As a fast breakdown, the real magic happens in the solve function, that takes a series of insults you got from the npc. You need him to insult you 8 times, as said before. The solve starts by generating the full set of possible X0, then uses each round of observed conversation to reduce the set to only X0 that can generate things. Lastly, in a nice confusing recursion-like loop, we use a dict for each round to do a reverse loopkup. If we make it all the way down to round 0 dict, that means the point is a possible seed.

Here is the output of this script for the dialog interaction we recorded:

 python3 solve_insults.py 
[+] Inverting and composing init state:
[47, 1, 36, 22, 60, 49, 37, 13]
[+] Starting solve...
[+] Getting next sequence...
[!] FOUND SEED: (124, 241, 101, 77)
[+] Extended Sequence: 
[47, 27, 41, 58, 6, 24, 31, 62, 43, 22, 12, 8, 33, 43, 10, 55, 31, 29, 13, 2, 18, 12, 45, 61, 53, 27, 17, 14, 6, 56, 7, 22, 55, 4, 63, 26, 30, 61, 50, 37, 21, 40, 10, 16, 55, 20]
[!] FOUND SEED: (252, 241, 101, 77)
[+] Extended Sequence: 
[47, 27, 9, 10, 14, 20, 21, 33, 3, 62, 14, 58, 50, 9, 63, 46, 15, 3, 19, 8, 45, 14, 12, 50, 12, 56, 16, 14, 29, 27, 6, 23, 43, 35, 56, 45, 54, 24, 60, 5, 29, 59, 34, 12, 61, 30]

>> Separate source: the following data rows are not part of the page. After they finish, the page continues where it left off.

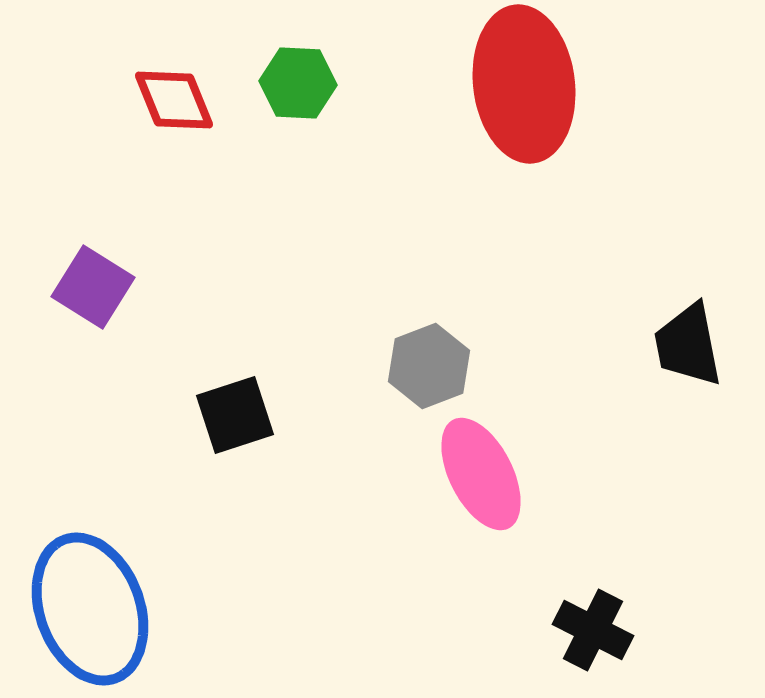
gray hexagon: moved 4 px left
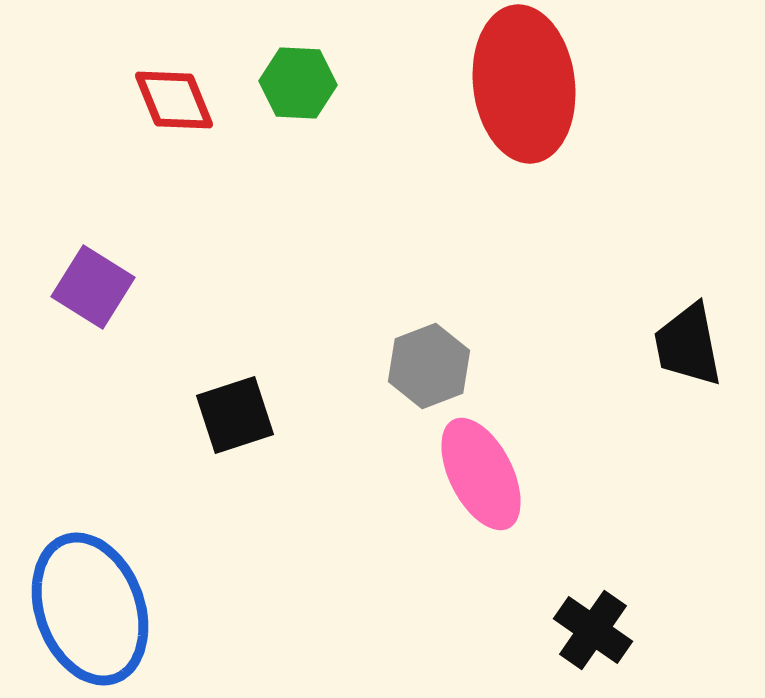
black cross: rotated 8 degrees clockwise
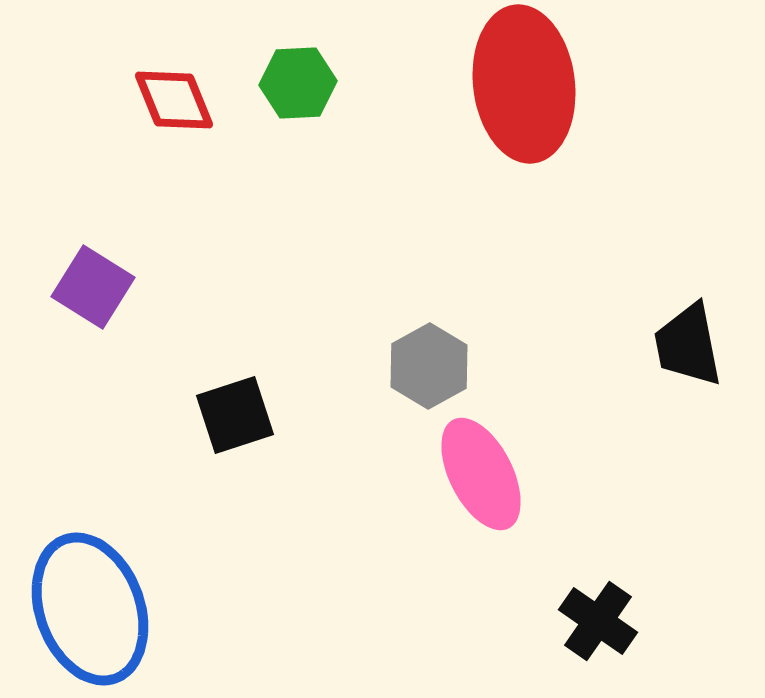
green hexagon: rotated 6 degrees counterclockwise
gray hexagon: rotated 8 degrees counterclockwise
black cross: moved 5 px right, 9 px up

After this, it was as simple as inputing the numbers we knew was next in the sequence, due to the earlier done chat override that would replace the number with the insult from the insults dict. It takes about 18 insults (after the 8 observed) to win. Just like the Skull Island challenge, you must have FLAG_BIGWHOOP in your player.markers to be able to spawn the chest, so use the earlier hack for flags. Find the full solve script here.

Thanks where thanks is due

I need to give a huge shutout to both Lucas and Wil. For the majority of the game I had to continually send them my game patches and they had to run it since I had no work setup. They also were a huge part in solving these levels. As usual, this solve was only possible with friends :).


This was a really fun challenge, and a classic example of game hacking. I did wish there was more binary related stuff, but I know its hard to dump a lot of time into making a game engine. I also wish we had more time to solve part 5 and 6 of this challenge set, since I’m sure it must have been great. We got 10th, gg.